O maior case da Kunumi, até agora, sinaliza o caráter compartilhador que seus sócios pretendem atribuir à startup, que desenvolveu uma área específica de Saúde e tem profissionais de medicina entre seus colaboradores. Especializado em gestão em saúde, Guilherme Salgado, 35, é COO da Kunumi e fala: “Vim para a Kunumi porque ela consegue usar pesquisa aplicada para gerar riqueza.

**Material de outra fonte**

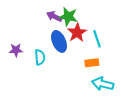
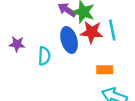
red star: (77, 33) -> (92, 32), turned 30
cyan line: (97, 39) -> (112, 30), moved

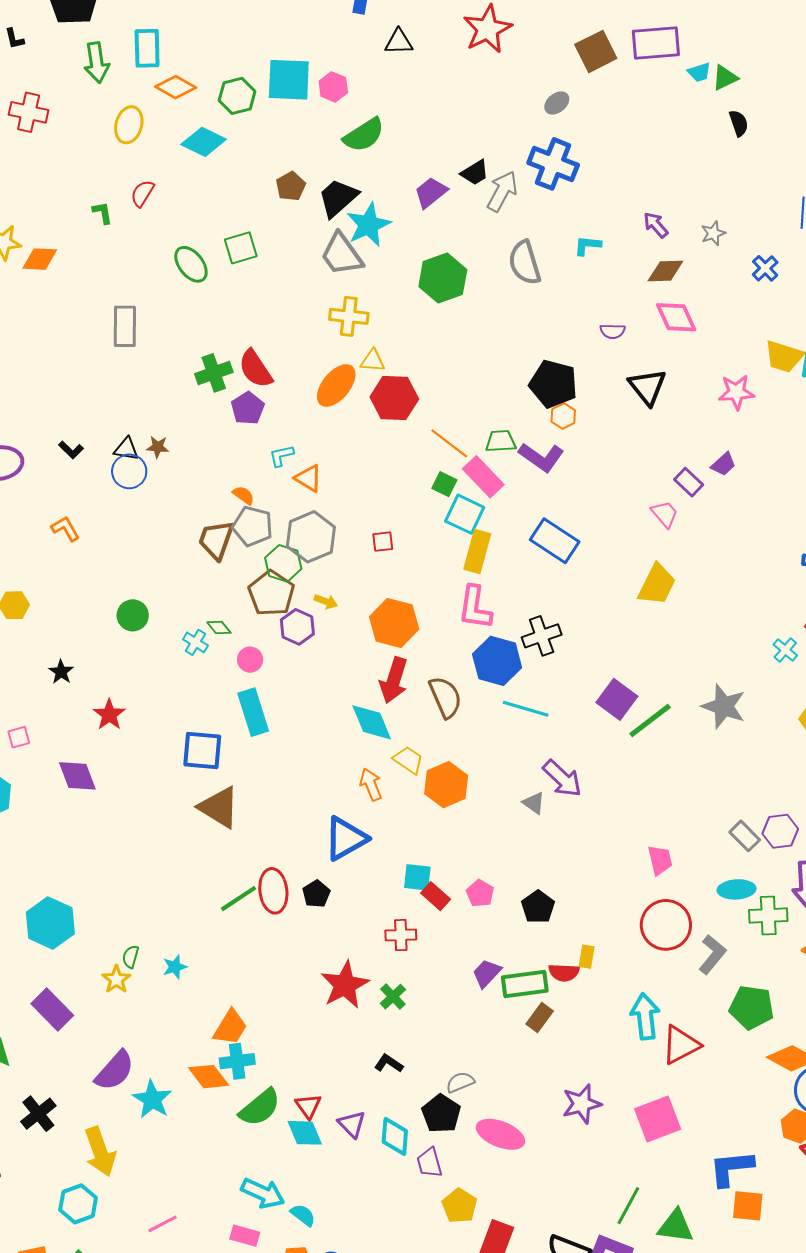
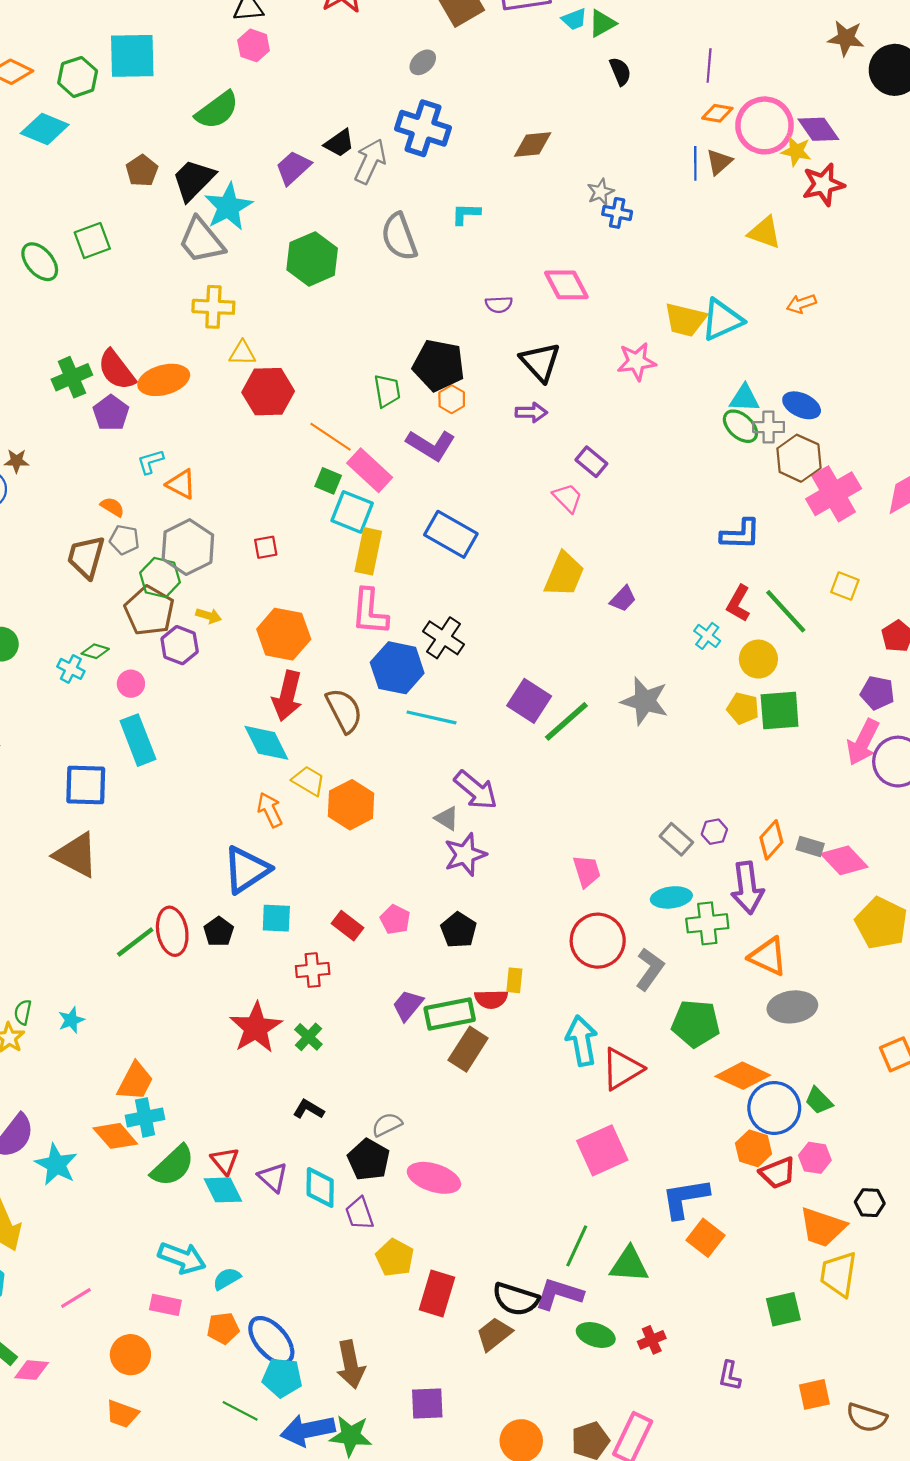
pink hexagon: (333, 87) -> (254, 45), moved
purple arrow: (656, 225) -> (531, 412), moved, turned 136
blue cross: (765, 268) -> (617, 213), moved, turned -32
brown diamond: (665, 271) -> (533, 144), moved
orange ellipse: (336, 385) -> (164, 380), moved, turned 39
green trapezoid: (501, 441) -> (387, 391), moved, turned 88
purple trapezoid: (724, 464) -> (623, 599), moved
gray pentagon: (253, 526) -> (124, 540), size x0.7
green diamond: (219, 628) -> (95, 651), turned -30
black cross: (542, 636) -> (443, 638), turned -33
brown triangle: (219, 807) -> (76, 855), moved
purple hexagon: (780, 831) -> (714, 832), size x0.7
cyan square: (417, 877) -> (276, 918), moved
brown rectangle: (540, 1017) -> (468, 1049), size x1.4
purple star: (582, 1104) -> (465, 855), moved
orange square: (748, 1206) -> (706, 1238), turned 36
cyan semicircle: (303, 1215) -> (227, 1279), turned -64

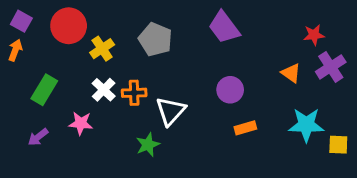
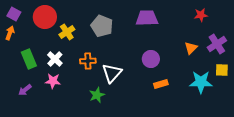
purple trapezoid: (224, 27) -> (147, 18), turned 125
red star: (314, 35) -> (201, 15), moved
orange triangle: (291, 73) -> (191, 48), turned 40
green rectangle: (44, 90) -> (29, 59), turned -54
white cross: (104, 90) -> (55, 59), moved
yellow square: (338, 145) -> (222, 70), moved

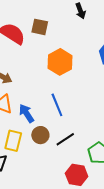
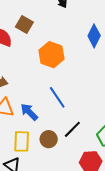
brown square: (40, 27) -> (24, 25), turned 30
brown circle: (40, 135) -> (49, 139), moved

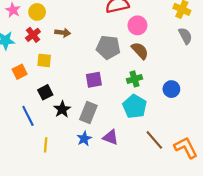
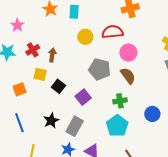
yellow circle: (37, 12) -> (85, 37), moved
brown arrow: (63, 33) -> (52, 55), moved, turned -96
orange square: (20, 72) -> (20, 89), moved
purple square: (94, 80) -> (83, 97), turned -35
black square: (45, 92) -> (58, 86), moved, turned -32

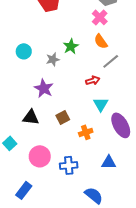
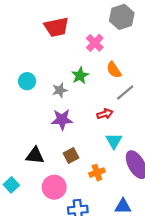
pink cross: (100, 17) -> (95, 43), moved
purple star: (44, 88) -> (62, 120), moved, turned -30
pink circle: (40, 156) -> (54, 187), moved

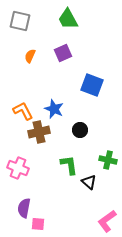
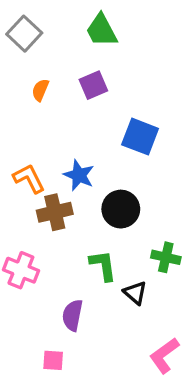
gray square: (20, 21) -> (24, 34), turned 30
black circle: (80, 130) -> (121, 209), size x1.5
purple semicircle: (24, 208) -> (72, 315), moved

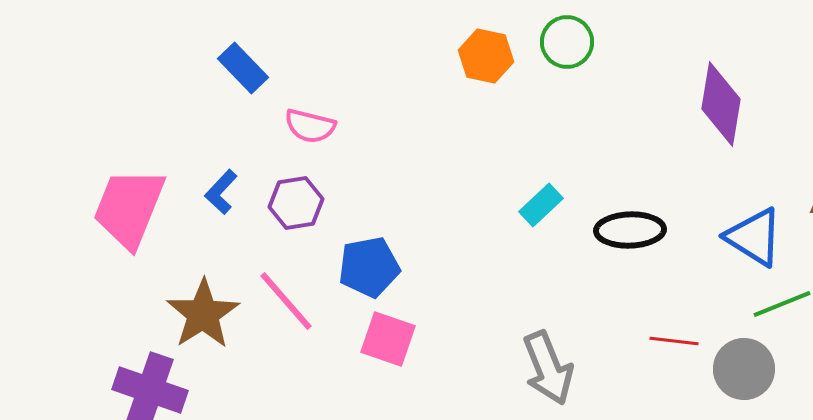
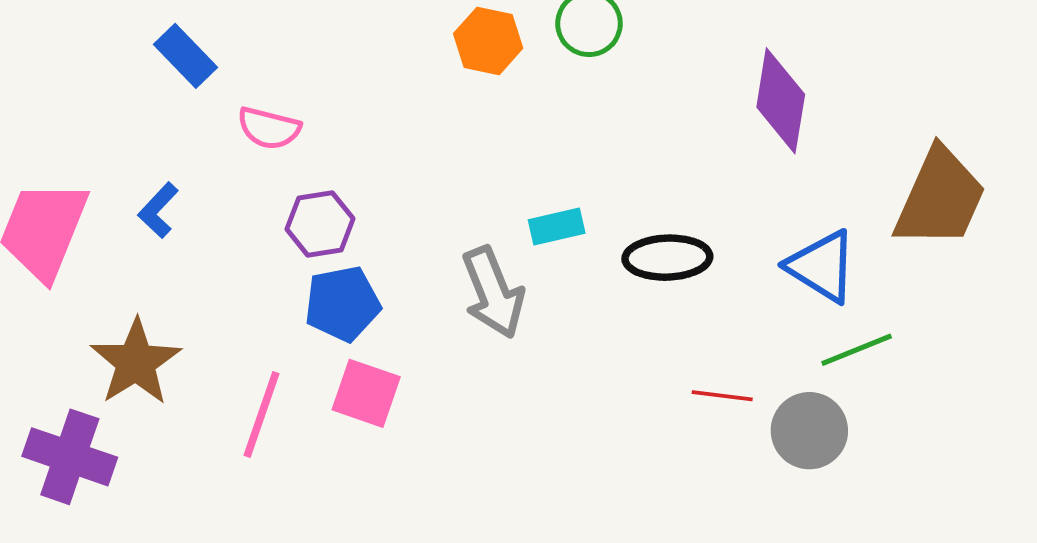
purple hexagon: (296, 203) -> (320, 224), moved
cyan rectangle: (541, 205) -> (557, 226), turned 30
pink line: (286, 301) -> (262, 414), moved, turned 60
gray arrow: (548, 368) -> (493, 292), moved

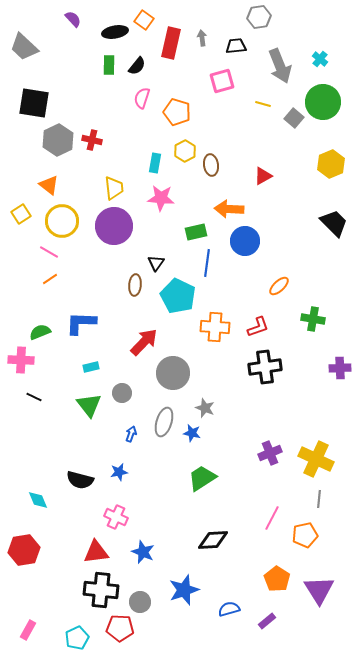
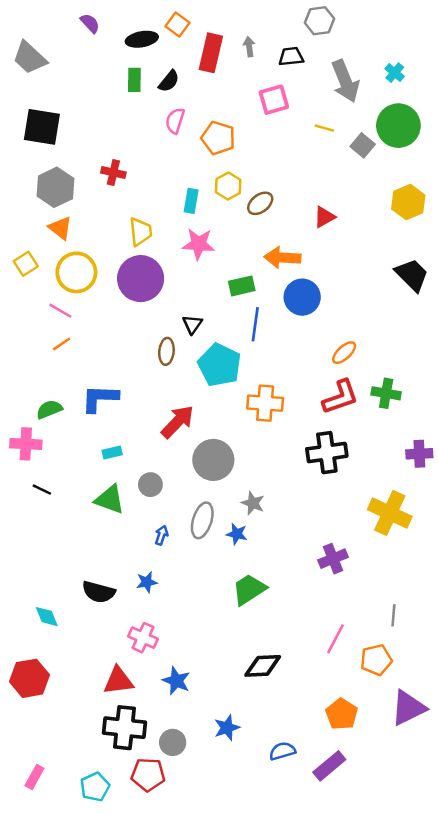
gray hexagon: (58, 140) -> (55, 187), moved
brown ellipse: (211, 165) -> (260, 203), turned 60
red L-shape: (258, 327) -> (340, 397), moved, size x1.4
green triangle: (89, 405) -> (110, 499), turned -32
yellow cross: (316, 459) -> (390, 513), moved
blue star: (184, 590) -> (227, 728), size x0.7
purple triangle: (319, 590) -> (408, 708), moved, turned 36
purple rectangle: (267, 621) -> (329, 766), size x1.5

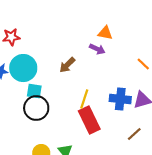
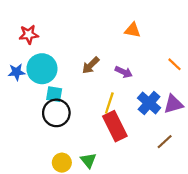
purple arrow: (97, 49) -> (124, 72), moved
blue cross: (120, 99) -> (149, 103), turned 35

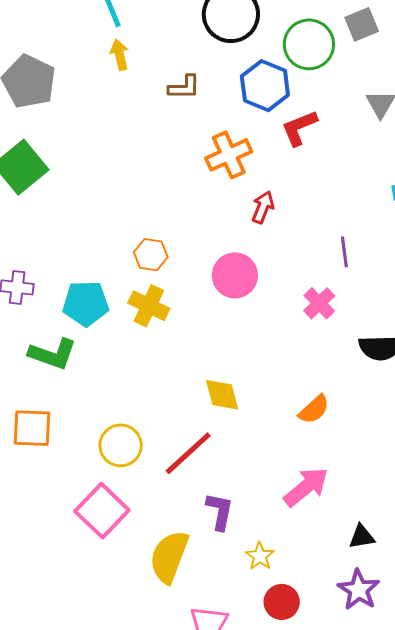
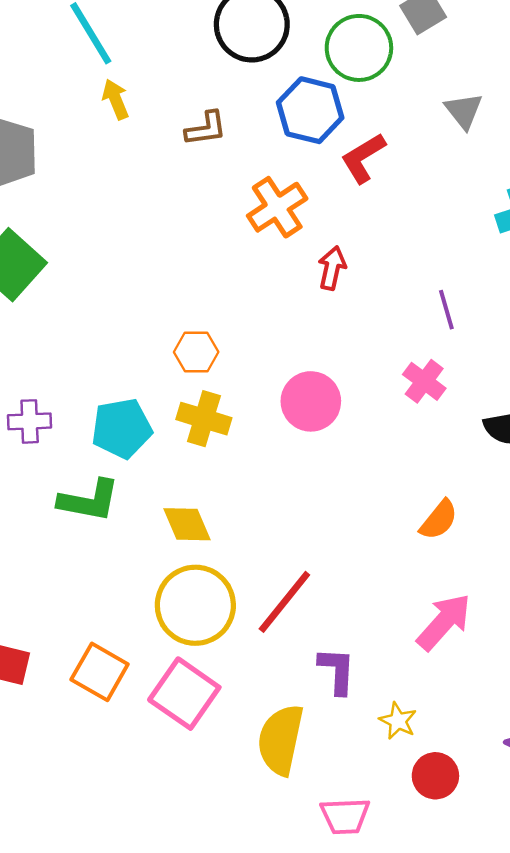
pink circle: (235, 275) -> (311, 401), moved
yellow diamond: (222, 395) -> (187, 524), moved
orange square: (32, 428) -> (100, 672), moved, turned 36
yellow circle: (121, 445) -> (195, 605), size x1.4

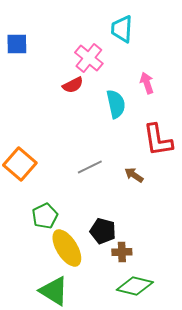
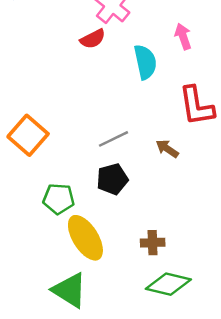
green pentagon: (45, 216) -> (59, 199), turned 30
black pentagon: (103, 231) -> (112, 179), moved, turned -30

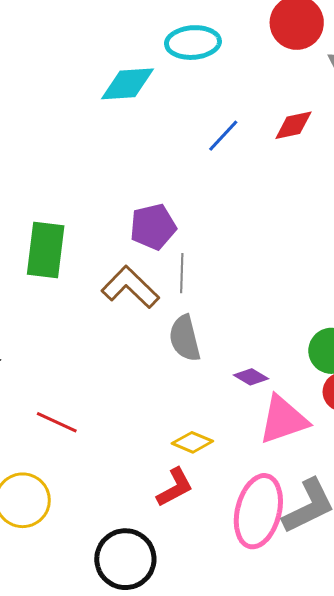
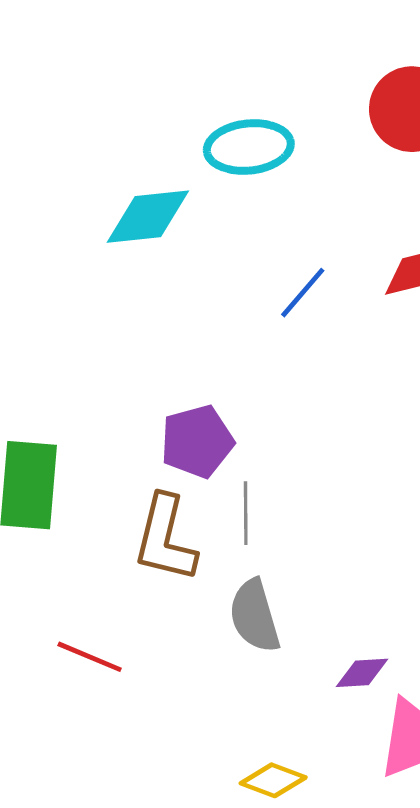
brown L-shape: (130, 287) -> (165, 539), turned -118
purple diamond: (251, 377) -> (362, 673), turned -32
red line: (57, 422) -> (90, 657), moved

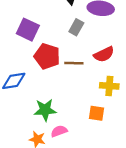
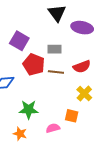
gray rectangle: (76, 27) -> (55, 49), moved, turned 56
yellow cross: (109, 86) -> (84, 94), turned 35
pink semicircle: (59, 131) -> (53, 128), moved

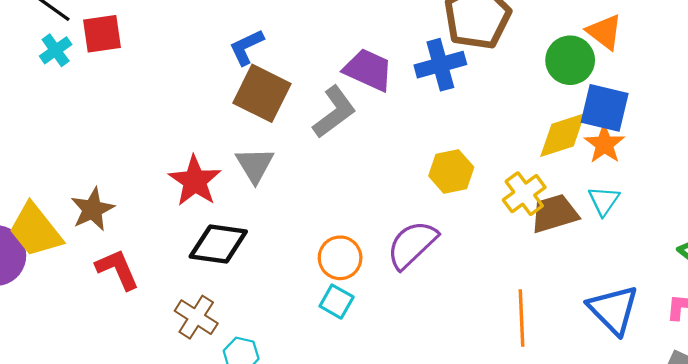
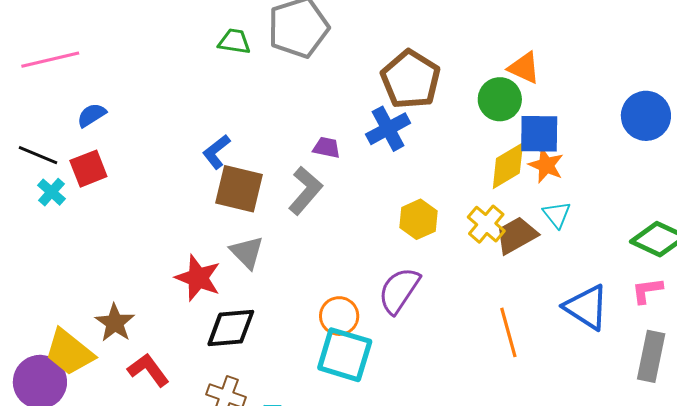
purple trapezoid: (368, 70) -> (327, 147), size x0.6
cyan square: (337, 302) -> (345, 355), size x1.8

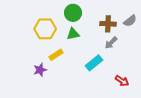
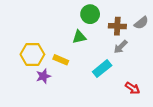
green circle: (73, 13) -> (90, 14), moved
yellow hexagon: (45, 29) -> (32, 54), moved
yellow rectangle: (56, 55) -> (61, 60), turned 56

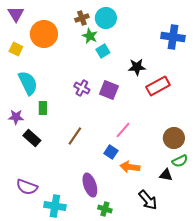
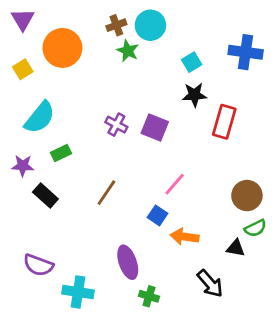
yellow square: (16, 49) -> (23, 69), turned 32
cyan square: (103, 51) -> (192, 62), moved
cyan semicircle: (28, 83) -> (40, 117), turned 65
red rectangle: (158, 86) -> (224, 122), turned -45
green rectangle: (43, 108) -> (61, 153), turned 64

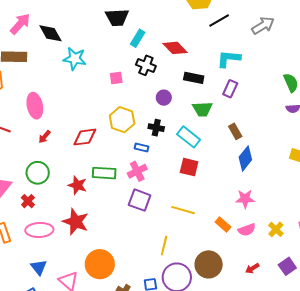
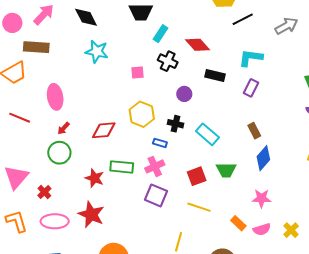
black diamond: (50, 33) -> (86, 17), moved
green trapezoid: (202, 109) -> (226, 170), moved
red square: (189, 167) -> (197, 176), moved, turned -36
green circle: (38, 173) -> (59, 153), moved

Transformar isso em realidade e ajudar a mudar esse ecossistema já é um propósito muito grande”. Ele também fala sobre como transferir tecnologia e conhecimento para o maior número de pessoas é um dos propósitos da Kunumi:
“Quando temos, por exemplo, um modelo de predição de mortalidade de UTI e conseguimos replicar isso, estamos pegando o conhecimento de uma unidade de alto nível e multiplicando, sem ter que levar todos os profissionais ou toda estrutura”
Nivio e Alberto afirmam que, por conta própria, estão desenvolvendo pesquisas sobre como prever o desenvolvimento da doença de Alzheimer, por exemplo. Em breve, dizem, querem passar a publicar conteúdo próprio sobre o aprendizado de máquinas, fomentando discussões relevantes sobre o futuro humano.
O hibridismo que mescla gente e máquina, academia e iniciativa privada, também resulta na busca do que os sócios chamam de “lucro com responsabilidade” nas operações da Kunumi. A ideia é cobrar pelos serviços, mas não fazer disso um impeditivo para a disseminação das soluções ainda nascentes. Kunumi, por sinal, significa “menino”, em tupi-guarani. É a origem da palavra aportuguesada curumim. A inteligência artificial, como vemos, é ainda uma criança.